A citation is when the AI explicitly links to a URL as a source in its response.
[Festgeldkonto: Bei uns sicher Geld anlegen | Sparkasse.de](https://www.sparkasse.de/...)
This is a citation of sparkasse.de. It counts toward Share of Search. What counts:
  • URLs the AI includes as inline links or footnote references in its response
  • Matched by domain — if the AI links to any page on sparkasse.de, that counts for Sparkasse regardless of what the link text says
  • The anchor text (the clickable text) is tracked for context but doesn’t affect the metric
What does NOT count:
  • Brand names in the response text without a link — those are mentions, not citations
  • URLs that appear only in the AI’s search results but not in the final response — those are sources

Sources (Search Results)

A source is a URL that appeared in the AI engine’s retrieval pool — the pages it considered while generating its response.

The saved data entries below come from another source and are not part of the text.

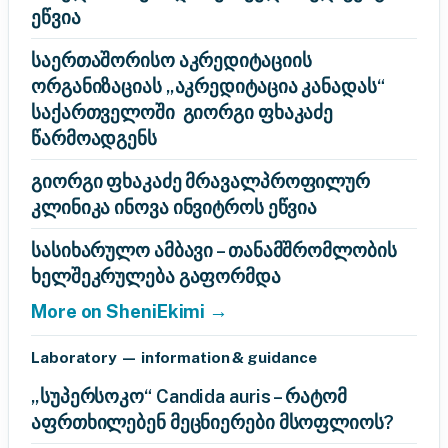
ეწვია
საერთაშორისო აკრედიტაციის
ორგანიზაციას „აკრედიტაცია კანადას“
საქართველოში გიორგი ფხაკაძე
წარმოადგენს
გიორგი ფხაკაძე მრავალპროფილურ
კლინიკა ინოვა ინვიტროს ეწვია
სასიხარულო ამბავი – თანამშრომლობის
ხელშეკრულება გაფორმდა
More on SheniEkimi →
Laboratory — information & guidance
„სუპერსოკო“ Candida auris – რატომ
აფრთხილებენ მეცნიერები მსოფლიოს?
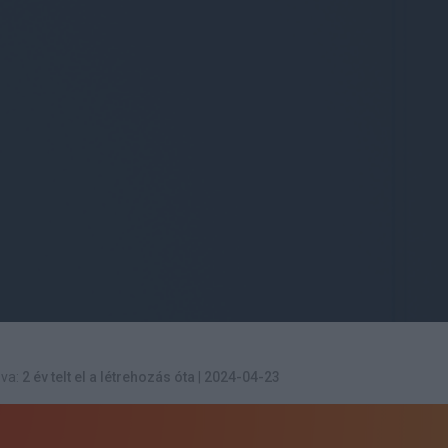
va:
2 év telt el a létrehozás óta
|
2024-04-23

Not every source makes it into the final response. The AI retrieves many pages, then selects which ones to cite. What counts:
  • URLs the AI engine retrieved during its search, whether or not it cited them
  • Matched by domain
Why it matters:
  • Sources are the denominator in Selection Rate
  • If your domain appears in sources but not in citations, the AI is finding your content but choosing not to use it — usually a signal that your content alignment needs work

How they connect

SignalWhere it appearsMetric it feeds
MentionAI’s prose textShare of Voice
CitationInline link in responseShare of Search
SourceAI’s retrieval poolSelection Rate (denominator)
A brand can appear as all three simultaneously: mentioned by name in the text, cited with a link, and present in the search results. Each is tracked independently.
A high number of source appearances with few citations means AI engines are finding your content but not selecting it. Focus on improving your Alignment Score to close that gap.